Fight back Turnbull’s $2.8 billion uni cuts and fee hikes

The budget is a massive attack on students and university education.

It rips $2.8 billion over four years out of universities across Australia.

Student fees are set to increase by 7.5 per cent over four years. When fully implemented, students will pay between $2000 and $3600 more for a four-year course. Students already face fees of $6152 to $10,266 a year. An increasing share of the cost of degrees is being shifted onto students, with fees to cover 46 per cent of the cost of degrees, up from 42 per cent now. Student fees have increased by almost half since 1997.

Worse, the Liberal Party is reducing the HECS repayment threshold from $55,875 to $42,000.

This means students will have to start repaying HECS on an income not far above the minimum wage. On top of job insecurity, cuts to penalty rates and the housing crisis this is another kick in the guts to students and young people.

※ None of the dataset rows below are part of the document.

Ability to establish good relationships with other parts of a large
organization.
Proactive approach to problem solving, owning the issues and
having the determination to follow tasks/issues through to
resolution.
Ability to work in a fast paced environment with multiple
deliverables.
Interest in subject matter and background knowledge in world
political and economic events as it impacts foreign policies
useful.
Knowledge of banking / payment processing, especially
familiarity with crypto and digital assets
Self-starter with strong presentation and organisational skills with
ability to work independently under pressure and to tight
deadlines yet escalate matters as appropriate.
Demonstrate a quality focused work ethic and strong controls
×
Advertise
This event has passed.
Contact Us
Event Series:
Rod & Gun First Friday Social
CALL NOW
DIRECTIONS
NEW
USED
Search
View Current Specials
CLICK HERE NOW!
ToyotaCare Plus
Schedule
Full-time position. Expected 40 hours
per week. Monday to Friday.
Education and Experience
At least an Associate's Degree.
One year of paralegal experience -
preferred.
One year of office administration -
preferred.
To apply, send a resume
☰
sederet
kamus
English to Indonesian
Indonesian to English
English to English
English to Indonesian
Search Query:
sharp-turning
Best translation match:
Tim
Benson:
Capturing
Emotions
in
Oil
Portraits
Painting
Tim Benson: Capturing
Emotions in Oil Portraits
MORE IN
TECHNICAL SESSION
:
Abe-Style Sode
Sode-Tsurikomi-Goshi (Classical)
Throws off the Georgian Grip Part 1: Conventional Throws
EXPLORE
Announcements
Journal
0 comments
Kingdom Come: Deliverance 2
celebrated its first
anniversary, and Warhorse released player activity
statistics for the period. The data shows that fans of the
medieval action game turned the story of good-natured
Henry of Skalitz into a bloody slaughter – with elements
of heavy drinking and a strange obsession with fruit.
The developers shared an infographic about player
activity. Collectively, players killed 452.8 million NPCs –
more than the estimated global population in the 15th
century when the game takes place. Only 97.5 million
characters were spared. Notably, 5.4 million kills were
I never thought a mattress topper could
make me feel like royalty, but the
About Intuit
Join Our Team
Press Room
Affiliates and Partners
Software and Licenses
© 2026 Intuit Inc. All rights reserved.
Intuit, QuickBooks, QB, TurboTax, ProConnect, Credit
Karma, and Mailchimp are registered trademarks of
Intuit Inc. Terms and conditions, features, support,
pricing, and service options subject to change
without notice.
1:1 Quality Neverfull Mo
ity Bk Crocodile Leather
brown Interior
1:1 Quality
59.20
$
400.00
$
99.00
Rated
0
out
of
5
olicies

In a continuation of the government’s anti-immigrant offensive, New Zealand citizens living in Australia and permanent residents have also been targeted. They will now have to pay full fees instead of HECS, at a cost of $90,000-$100,000 for a three year degree. Combined with the three-year increase in the wait to gain citizenship, this will stop people from studying.

Funding cuts

Universities have already suffered funding cuts of $3.9 billion over the past six years, according to Universities Australia.

Yet Education Minister Simon Birmingham claims that funding has, “grown above and beyond the costs of their operations” since most universities aren’t actually running at a loss. That is because they have been slashing jobs and casualising staff for years.

Managements increasingly run universities like corporations as they move to cut costs and enrol more and more students in an effort to rake in funding.

Even in the last few months, Victoria University has announced 115 academic job cuts, Curtin University said around 150 jobs would go, and UNSW planning documents revealed up to 400 administration staff would lose their jobs.

Over half of teaching at Australian universities is now performed by casual staff. Many are only paid for teaching periods, around half the year, and have to scramble to renew contracts from one semester to the next. Administrative and teaching staff have been forced to take on more responsibilities and are often overworked.

Universities are trying to find even more ways to reduce contact hours, with some courses at Melbourne University such as creative writing replacing lectures with online recordings of last year’s course.

New cuts

The new round of cuts will come in the form of an “efficiency dividend” of 2.5 per cent in 2018 and another 2.5 per cent in 2019. Large universities like University of Western Sydney, Sydney University and Melbourne University will lose around $45 million. Melbourne University estimates it will suffer a cut of $150 million over four years, including other measures.

There will be further pain if universities do not meet new performance targets, including in course completion and research. These would trigger funding cuts of anything up to an enormous 7.5 per cent.

Universities that cater to students from lower income and working class backgrounds such as Victoria University or Charles Sturt, which have higher dropout rates, face greatest risk.

University Vice-Chancellors have already indicated they will be unable to absorb the cuts, meaning staff will be cut and the quality of education will further decline.

The Government attempts to justify these measures by saying they need to balance the budget. But the priorities and interests of the Liberals are clear. Corporate tax cuts will cost the budget $5.2 billion over the next four years. This is a budget for the Liberal corporate elites and wealthy while students and the poor pay.

Australia is already one of the lowest in the OECD club of rich nations for public funding of tertiary education as a proportion of the economy.

We need to fight this attack on students and staff. Abbott proposed complete deregulation of university fees which would have allowed universities to charge whatever they liked. The scale of the protests and opposition forced the Senate to block this, and the Liberals to abandon the plans. This shows that protests work.

We need to demand the Senate does the same thing again.

Students are not consumers, and universities shouldn’t be corporations. We need to fight for universities to be institutions for social need and public good. This starts with stopping Turnbull’s cuts through mass pressure and demanding universities get the public funding they need.